* _RAW DATA_
---*---
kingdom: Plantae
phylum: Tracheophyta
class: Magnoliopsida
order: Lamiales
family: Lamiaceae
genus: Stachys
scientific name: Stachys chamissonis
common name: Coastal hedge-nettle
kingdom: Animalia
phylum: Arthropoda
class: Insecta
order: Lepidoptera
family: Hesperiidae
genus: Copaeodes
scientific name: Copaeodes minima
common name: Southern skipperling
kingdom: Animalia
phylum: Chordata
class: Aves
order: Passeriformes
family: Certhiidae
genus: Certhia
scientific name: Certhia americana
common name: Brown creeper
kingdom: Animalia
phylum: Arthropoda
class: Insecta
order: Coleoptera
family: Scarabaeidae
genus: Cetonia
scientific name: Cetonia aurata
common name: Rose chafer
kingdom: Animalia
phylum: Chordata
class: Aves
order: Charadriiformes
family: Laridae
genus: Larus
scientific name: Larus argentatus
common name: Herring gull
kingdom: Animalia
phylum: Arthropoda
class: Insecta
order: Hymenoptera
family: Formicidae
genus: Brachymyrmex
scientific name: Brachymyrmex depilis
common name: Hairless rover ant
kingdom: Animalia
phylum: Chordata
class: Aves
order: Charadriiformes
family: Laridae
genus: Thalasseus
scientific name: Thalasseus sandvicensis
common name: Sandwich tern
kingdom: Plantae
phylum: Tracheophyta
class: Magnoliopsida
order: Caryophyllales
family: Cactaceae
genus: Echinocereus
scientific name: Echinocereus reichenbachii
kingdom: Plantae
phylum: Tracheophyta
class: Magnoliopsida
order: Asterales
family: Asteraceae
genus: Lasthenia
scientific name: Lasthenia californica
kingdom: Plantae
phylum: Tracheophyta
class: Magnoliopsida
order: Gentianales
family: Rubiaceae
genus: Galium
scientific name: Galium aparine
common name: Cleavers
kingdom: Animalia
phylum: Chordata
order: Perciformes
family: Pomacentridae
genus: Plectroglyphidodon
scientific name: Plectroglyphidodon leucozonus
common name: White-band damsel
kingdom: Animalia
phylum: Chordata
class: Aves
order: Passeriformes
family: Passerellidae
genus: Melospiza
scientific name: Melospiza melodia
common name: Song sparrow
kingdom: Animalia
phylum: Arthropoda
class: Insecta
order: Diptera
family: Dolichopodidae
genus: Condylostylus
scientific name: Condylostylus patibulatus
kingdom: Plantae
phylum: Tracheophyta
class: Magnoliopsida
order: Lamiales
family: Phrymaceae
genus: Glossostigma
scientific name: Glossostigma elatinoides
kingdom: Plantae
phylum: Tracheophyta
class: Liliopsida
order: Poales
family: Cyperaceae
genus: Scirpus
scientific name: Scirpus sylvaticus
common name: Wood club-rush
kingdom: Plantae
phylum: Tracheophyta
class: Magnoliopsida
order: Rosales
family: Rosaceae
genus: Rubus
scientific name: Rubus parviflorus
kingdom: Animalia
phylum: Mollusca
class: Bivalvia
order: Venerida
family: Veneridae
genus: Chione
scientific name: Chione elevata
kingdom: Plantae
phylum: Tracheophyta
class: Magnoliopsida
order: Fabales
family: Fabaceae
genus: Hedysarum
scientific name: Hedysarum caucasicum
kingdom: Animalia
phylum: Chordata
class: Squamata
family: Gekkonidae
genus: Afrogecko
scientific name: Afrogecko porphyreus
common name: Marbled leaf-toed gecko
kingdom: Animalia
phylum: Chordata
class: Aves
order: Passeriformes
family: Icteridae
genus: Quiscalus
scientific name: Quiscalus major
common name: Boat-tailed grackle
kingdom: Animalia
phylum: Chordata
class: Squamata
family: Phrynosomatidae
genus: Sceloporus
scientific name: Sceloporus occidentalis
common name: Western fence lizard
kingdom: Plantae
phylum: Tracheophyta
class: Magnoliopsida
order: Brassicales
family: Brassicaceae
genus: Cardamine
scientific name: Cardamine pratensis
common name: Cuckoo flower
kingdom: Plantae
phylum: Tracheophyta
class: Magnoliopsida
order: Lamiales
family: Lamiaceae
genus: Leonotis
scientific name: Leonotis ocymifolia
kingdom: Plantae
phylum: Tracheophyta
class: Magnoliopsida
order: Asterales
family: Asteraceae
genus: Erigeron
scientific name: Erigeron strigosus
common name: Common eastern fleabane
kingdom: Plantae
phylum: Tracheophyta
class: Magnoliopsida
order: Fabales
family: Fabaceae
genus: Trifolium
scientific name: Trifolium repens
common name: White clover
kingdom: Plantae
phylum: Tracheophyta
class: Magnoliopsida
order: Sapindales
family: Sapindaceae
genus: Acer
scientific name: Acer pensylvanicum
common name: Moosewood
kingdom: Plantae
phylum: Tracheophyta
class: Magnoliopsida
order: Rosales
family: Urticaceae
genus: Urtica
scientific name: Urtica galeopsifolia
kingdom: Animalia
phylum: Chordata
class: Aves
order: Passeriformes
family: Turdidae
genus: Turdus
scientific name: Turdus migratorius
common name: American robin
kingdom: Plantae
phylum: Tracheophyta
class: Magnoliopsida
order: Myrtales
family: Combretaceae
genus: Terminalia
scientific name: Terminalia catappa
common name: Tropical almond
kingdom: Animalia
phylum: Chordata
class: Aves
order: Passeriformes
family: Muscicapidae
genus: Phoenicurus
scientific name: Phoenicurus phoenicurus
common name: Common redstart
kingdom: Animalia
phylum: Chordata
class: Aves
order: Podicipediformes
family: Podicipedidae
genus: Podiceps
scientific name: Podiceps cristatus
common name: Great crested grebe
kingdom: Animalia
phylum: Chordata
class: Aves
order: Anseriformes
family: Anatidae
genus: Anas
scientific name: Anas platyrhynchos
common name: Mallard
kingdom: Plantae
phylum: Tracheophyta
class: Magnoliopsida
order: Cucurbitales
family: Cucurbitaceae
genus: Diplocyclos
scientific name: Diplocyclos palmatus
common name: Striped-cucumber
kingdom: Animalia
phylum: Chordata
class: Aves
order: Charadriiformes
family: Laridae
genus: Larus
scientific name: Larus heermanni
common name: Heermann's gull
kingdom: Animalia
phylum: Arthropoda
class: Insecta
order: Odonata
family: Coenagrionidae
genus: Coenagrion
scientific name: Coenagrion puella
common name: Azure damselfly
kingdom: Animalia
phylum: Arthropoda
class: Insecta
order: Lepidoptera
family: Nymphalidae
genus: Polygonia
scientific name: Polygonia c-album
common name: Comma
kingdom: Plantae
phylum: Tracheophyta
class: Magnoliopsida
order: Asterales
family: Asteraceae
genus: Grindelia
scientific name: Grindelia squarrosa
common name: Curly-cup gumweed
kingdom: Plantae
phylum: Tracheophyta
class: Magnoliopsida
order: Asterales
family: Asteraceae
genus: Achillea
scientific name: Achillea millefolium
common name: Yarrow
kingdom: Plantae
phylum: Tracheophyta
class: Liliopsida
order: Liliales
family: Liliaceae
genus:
---*---
Can you give the lines again, starting with the line with "scientific name: Quiscalus major" and going on through the line with "genus: Cardamine", changing "phylum" to "division" and leaving everything else unchanged?

* _THE OUTPUT_
scientific name: Quiscalus major
common name: Boat-tailed grackle
kingdom: Animalia
division: Chordata
class: Squamata
family: Phrynosomatidae
genus: Sceloporus
scientific name: Sceloporus occidentalis
common name: Western fence lizard
kingdom: Plantae
division: Tracheophyta
class: Magnoliopsida
order: Brassicales
family: Brassicaceae
genus: Cardamine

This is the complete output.